■ **What the task asks**
Among these records, which lines include "size"? Copy them out.

*** Opening Dataset ***

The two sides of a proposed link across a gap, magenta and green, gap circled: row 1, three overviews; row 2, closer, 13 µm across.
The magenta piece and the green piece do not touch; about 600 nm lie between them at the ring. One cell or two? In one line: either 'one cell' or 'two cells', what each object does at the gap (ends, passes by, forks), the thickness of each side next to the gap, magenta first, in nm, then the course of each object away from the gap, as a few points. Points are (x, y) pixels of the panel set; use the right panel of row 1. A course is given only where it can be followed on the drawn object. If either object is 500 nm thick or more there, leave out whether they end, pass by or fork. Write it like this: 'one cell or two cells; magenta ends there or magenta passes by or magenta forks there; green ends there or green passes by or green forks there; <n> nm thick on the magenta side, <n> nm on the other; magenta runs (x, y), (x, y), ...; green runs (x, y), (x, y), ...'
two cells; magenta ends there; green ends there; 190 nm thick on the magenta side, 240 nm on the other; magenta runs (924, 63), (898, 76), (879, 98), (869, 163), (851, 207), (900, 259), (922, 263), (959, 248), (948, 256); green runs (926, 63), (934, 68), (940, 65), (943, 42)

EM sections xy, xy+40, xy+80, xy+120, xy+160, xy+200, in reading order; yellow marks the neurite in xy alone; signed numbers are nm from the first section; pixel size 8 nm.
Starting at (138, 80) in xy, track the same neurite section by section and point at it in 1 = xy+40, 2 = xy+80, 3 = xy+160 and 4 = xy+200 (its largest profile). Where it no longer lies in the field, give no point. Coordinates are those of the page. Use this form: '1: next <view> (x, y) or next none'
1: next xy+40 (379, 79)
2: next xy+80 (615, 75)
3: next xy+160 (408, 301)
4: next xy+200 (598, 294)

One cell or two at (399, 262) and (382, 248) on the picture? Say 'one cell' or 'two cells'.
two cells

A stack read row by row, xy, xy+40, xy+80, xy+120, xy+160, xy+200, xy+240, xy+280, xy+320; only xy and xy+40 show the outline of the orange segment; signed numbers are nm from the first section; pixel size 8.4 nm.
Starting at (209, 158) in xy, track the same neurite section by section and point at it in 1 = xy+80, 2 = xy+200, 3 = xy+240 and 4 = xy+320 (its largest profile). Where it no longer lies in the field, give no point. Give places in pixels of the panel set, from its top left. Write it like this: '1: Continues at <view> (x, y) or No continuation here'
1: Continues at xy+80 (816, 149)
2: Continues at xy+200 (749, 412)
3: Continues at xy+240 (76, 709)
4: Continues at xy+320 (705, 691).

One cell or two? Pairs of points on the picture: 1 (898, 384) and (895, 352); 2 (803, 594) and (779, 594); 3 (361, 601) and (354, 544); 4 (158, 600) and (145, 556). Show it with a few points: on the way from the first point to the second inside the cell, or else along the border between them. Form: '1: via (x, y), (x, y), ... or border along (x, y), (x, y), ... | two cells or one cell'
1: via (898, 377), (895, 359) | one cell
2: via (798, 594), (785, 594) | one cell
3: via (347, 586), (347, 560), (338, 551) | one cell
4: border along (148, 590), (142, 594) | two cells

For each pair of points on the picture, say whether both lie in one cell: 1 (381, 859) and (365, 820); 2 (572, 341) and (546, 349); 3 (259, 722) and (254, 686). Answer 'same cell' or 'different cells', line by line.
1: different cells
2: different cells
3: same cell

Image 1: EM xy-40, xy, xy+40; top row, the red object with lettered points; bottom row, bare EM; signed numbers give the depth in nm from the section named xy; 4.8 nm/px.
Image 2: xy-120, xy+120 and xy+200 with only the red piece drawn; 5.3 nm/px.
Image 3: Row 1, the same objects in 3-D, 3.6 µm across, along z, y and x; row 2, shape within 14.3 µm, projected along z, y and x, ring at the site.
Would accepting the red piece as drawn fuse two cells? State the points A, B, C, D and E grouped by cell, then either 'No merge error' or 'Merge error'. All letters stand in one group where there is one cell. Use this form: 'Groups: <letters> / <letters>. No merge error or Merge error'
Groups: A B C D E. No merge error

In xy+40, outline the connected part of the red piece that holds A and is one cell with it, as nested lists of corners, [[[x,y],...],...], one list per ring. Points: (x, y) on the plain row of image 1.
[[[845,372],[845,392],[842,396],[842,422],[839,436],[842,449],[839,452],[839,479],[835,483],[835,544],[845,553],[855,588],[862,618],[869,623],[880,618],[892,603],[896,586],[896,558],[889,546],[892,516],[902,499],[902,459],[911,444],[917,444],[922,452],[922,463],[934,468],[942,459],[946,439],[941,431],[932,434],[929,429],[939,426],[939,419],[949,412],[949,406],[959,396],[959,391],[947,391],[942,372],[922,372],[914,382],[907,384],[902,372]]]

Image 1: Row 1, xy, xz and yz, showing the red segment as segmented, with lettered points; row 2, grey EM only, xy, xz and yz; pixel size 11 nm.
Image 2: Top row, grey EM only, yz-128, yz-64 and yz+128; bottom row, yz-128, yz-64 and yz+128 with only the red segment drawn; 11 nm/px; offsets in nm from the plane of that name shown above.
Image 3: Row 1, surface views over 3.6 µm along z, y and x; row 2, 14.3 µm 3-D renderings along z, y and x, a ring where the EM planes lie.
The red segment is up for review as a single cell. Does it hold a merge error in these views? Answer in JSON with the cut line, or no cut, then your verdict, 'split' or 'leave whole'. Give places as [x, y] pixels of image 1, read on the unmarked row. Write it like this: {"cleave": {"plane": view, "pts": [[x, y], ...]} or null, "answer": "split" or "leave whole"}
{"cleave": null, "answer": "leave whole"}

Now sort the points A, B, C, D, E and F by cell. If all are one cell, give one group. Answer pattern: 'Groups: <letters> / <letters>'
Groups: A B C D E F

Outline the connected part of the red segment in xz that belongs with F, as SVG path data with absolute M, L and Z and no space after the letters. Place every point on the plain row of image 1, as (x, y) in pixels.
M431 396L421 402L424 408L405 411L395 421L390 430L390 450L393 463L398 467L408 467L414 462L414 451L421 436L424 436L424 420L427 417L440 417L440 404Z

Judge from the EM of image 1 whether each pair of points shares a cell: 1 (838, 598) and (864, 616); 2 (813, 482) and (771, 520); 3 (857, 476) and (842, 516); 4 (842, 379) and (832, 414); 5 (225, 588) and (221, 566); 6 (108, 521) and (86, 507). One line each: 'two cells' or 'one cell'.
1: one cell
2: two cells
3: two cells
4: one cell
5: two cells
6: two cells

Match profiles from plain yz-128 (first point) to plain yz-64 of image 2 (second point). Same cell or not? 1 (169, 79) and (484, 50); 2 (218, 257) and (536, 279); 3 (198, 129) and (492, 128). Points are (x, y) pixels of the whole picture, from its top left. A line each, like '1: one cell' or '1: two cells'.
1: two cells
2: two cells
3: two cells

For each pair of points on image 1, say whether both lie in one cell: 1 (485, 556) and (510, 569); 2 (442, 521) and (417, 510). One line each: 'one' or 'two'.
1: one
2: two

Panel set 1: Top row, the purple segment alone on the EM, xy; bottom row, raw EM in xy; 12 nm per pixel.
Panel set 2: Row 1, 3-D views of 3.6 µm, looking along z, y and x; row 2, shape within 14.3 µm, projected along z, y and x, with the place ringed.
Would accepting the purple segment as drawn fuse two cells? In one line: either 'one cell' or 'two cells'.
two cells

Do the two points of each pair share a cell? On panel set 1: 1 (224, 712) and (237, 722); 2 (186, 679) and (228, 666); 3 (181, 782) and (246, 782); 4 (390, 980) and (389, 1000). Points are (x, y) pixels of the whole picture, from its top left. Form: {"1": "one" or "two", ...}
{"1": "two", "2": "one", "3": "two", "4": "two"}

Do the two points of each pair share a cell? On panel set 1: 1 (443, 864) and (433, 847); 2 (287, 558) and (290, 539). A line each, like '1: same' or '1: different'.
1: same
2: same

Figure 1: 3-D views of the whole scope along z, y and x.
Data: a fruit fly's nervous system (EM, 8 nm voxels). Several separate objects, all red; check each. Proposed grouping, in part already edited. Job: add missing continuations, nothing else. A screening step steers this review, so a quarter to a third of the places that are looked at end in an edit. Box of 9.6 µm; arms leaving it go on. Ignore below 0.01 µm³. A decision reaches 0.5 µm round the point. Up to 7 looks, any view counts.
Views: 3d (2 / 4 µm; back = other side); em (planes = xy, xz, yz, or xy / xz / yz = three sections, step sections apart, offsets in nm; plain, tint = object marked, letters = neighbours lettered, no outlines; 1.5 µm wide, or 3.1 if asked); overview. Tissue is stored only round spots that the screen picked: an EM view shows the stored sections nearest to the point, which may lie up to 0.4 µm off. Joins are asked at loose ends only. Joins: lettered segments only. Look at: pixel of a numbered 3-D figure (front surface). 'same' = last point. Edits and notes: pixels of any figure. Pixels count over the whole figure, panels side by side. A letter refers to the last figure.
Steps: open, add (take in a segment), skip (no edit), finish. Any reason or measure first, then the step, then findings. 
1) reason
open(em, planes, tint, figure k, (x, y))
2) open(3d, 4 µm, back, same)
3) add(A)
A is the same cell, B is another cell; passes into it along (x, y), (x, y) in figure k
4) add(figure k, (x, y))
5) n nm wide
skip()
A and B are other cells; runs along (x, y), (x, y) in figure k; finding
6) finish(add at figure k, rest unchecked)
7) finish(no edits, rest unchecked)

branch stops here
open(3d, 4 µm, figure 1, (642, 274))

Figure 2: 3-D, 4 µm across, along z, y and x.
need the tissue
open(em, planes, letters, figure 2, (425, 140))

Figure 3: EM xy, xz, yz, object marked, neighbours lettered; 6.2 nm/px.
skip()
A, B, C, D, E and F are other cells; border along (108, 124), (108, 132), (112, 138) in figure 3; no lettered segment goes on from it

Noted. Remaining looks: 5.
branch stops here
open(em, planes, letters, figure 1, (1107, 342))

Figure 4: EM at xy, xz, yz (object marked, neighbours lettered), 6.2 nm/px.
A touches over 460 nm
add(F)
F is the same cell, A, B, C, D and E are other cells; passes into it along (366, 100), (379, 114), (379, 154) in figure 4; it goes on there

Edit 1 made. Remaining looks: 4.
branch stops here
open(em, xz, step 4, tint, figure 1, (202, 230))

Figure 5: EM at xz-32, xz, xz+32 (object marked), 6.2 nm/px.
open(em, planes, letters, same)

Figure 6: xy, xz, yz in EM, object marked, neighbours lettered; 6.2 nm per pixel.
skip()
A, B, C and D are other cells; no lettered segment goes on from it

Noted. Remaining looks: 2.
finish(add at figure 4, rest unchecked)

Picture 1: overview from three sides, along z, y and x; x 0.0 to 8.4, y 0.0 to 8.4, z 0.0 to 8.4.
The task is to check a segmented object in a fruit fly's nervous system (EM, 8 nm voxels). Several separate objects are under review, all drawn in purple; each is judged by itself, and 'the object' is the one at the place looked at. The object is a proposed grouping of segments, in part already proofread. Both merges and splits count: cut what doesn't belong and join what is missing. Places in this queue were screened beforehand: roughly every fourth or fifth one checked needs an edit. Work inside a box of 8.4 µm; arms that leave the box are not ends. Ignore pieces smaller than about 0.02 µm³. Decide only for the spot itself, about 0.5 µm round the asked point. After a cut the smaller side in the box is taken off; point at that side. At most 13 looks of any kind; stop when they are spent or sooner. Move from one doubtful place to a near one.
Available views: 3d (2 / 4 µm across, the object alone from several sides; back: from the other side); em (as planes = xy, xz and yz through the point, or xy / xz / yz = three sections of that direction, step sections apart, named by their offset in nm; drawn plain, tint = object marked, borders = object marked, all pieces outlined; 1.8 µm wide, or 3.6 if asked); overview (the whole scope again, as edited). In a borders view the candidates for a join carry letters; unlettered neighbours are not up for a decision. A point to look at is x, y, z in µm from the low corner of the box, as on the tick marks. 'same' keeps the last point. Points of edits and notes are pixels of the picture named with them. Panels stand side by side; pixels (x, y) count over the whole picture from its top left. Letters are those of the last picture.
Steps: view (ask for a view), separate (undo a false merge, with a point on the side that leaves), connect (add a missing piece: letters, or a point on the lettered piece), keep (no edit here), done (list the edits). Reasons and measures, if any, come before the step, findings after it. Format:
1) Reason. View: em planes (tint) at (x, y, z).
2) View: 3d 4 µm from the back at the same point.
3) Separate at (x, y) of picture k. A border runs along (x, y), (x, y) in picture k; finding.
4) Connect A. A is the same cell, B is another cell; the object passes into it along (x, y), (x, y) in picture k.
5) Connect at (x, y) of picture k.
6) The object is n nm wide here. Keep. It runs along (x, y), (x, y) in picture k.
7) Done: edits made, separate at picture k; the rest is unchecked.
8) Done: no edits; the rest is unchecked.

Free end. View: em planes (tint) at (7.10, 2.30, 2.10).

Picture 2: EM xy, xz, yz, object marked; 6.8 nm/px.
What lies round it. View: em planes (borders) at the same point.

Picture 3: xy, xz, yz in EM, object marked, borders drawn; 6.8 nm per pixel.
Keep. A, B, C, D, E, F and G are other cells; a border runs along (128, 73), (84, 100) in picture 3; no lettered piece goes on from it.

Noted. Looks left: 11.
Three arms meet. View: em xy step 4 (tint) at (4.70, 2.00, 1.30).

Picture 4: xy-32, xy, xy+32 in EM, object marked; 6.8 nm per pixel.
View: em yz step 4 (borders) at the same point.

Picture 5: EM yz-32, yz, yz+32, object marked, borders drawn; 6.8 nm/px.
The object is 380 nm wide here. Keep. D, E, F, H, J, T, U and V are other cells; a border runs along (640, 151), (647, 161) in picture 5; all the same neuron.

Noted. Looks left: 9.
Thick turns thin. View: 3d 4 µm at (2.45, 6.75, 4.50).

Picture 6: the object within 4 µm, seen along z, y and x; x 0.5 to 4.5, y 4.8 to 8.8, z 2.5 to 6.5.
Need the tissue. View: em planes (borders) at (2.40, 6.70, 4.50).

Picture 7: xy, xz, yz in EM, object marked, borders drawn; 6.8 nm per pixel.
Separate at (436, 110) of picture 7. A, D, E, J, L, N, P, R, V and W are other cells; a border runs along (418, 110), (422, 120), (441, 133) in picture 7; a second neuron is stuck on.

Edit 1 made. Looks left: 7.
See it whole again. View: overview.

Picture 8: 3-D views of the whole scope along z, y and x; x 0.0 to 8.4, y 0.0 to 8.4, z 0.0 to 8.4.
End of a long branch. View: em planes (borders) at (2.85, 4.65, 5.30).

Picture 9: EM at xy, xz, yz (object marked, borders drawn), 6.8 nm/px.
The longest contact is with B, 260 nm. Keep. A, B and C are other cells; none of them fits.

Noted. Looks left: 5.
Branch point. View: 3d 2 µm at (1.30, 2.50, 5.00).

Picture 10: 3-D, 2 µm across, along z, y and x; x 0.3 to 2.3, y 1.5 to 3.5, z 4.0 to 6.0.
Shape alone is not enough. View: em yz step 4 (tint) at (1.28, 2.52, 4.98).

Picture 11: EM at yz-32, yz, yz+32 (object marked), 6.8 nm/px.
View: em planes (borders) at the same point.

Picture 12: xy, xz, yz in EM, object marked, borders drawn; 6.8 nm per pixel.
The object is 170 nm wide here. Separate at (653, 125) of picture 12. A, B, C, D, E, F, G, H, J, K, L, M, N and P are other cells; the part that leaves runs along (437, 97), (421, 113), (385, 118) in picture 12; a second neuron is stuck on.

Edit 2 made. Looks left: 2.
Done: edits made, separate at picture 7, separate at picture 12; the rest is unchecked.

*** Closing Dataset ***

■ **Task response**
EM sections xy, xy+40, xy+80, xy+120, xy+160, xy+200, in reading order; yellow marks the neurite in xy alone; signed numbers are nm from the first section; pixel size 8 nm.
A stack read row by row, xy, xy+40, xy+80, xy+120, xy+160, xy+200, xy+240, xy+280, xy+320; only xy and xy+40 show the outline of the orange segment; signed numbers are nm from the first section; pixel size 8.4 nm.
Image 1: Row 1, xy, xz and yz, showing the red segment as segmented, with lettered points; row 2, grey EM only, xy, xz and yz; pixel size 11 nm.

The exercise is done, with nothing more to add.